** What needs to be done **
Decide whether each of the following statements agrees with the abstract below, answering yes or no and quoting the words of the abstract that settle the matter. 1. The energy levels of the compound were determined from sensitization and nanosecond transient absorption spectroscopy measurements. 2. The nondoped device shows a large efficiency roll-off. 3. The splitting energy between S₁ and T₂ is large.

** Text block **
◆ ◆ ◆

Abstract

Purely organic electroluminescent materials, such as thermally activated delayed fluorescent (TADF) and triplet-triplet annihilation (TTA) materials, basically harness triplet excitons from the lowest triplet excited state (T₁ ) to realize high efficiency. Here, a fluorescent material that can convert triplet excitons into singlet excitons from the high-lying excited state (T₂ ), referred to here as a "hot exciton" path, is reported. The energy levels of this compound are determined from the sensitization and nanosecond transient absorption spectroscopy measurements, i.e., small splitting energy between S₁ and T₂ and rather large T₂ -T₁ energy gap, which are expected to impede the internal conversion (IC) from T₂ to T₁ and facilitate the reverse intersystem crossing from the high-lying triplet state (hRISC). Through sensitizing the T₂ state with ketones, the existence of the hRISC process with an ns-scale delayed lifetime is confirmed. Benefiting from this fast triplet-singlet conversion, the nondoped device based on this "hot exciton" material reaches a maximum external quantum efficiency exceeding 10%, with a small efficiency roll-off and CIE coordinates of (0.15, 0.13). These results reveal that the "hot exciton" path is a promising way to exploit high efficient, stable fluorescent emitters, especially for the pure-blue and deep-blue fluorescent organic light-emitting devices.

◆ ◆ ◆

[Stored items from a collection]
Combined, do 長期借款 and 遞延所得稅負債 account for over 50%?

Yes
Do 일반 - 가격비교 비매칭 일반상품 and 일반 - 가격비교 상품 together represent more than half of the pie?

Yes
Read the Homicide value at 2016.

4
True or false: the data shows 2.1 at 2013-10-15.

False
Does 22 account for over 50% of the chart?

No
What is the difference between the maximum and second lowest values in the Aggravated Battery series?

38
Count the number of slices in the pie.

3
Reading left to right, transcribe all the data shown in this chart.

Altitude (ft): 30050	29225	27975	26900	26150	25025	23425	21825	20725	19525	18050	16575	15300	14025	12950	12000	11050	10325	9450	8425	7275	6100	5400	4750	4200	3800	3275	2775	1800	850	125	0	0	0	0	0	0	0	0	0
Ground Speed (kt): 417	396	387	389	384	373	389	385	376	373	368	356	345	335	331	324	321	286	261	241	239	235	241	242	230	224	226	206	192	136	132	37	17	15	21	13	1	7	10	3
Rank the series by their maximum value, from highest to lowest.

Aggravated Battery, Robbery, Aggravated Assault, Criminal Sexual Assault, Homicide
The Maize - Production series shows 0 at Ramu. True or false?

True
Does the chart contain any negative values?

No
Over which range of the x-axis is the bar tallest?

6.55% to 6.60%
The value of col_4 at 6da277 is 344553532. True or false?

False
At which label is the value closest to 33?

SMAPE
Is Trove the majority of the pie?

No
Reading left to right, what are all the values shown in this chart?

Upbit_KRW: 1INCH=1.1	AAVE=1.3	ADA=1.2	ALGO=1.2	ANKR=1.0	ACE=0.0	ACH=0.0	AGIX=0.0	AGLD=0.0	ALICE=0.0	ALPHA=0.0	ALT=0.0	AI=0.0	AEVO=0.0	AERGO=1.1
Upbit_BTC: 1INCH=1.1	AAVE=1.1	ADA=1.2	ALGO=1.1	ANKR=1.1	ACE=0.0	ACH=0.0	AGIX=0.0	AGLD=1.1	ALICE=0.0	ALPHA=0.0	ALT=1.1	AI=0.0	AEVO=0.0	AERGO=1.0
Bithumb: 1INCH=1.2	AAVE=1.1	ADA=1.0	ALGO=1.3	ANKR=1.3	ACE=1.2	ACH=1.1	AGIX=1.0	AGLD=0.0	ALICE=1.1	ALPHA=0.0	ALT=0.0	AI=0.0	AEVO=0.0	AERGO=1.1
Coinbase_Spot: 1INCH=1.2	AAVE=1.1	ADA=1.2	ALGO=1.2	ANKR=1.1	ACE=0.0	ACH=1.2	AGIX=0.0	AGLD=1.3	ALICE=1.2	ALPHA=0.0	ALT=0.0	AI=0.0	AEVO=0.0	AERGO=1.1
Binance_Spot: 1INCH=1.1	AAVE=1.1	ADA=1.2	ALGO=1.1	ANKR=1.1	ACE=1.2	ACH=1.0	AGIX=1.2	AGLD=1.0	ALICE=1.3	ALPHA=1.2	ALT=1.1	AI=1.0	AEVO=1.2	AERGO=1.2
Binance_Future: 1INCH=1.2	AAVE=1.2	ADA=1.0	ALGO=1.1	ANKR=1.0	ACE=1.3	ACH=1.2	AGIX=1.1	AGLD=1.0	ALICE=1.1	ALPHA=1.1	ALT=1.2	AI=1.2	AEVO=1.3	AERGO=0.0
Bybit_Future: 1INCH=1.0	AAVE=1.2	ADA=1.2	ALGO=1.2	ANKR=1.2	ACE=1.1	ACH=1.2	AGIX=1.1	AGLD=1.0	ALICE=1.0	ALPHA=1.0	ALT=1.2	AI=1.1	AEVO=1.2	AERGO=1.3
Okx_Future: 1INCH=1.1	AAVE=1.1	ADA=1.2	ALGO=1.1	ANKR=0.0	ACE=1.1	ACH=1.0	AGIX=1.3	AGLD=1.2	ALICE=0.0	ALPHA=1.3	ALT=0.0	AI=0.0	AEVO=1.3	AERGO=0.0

◆ ◆ ◆

** Result of the exercise **
1. Yes: "The energy levels of this compound are determined from the sensitization and nanosecond transient absorption spectroscopy measurements"
2. No: "with a small efficiency roll-off"
3. No: "small splitting energy between S₁ and T₂"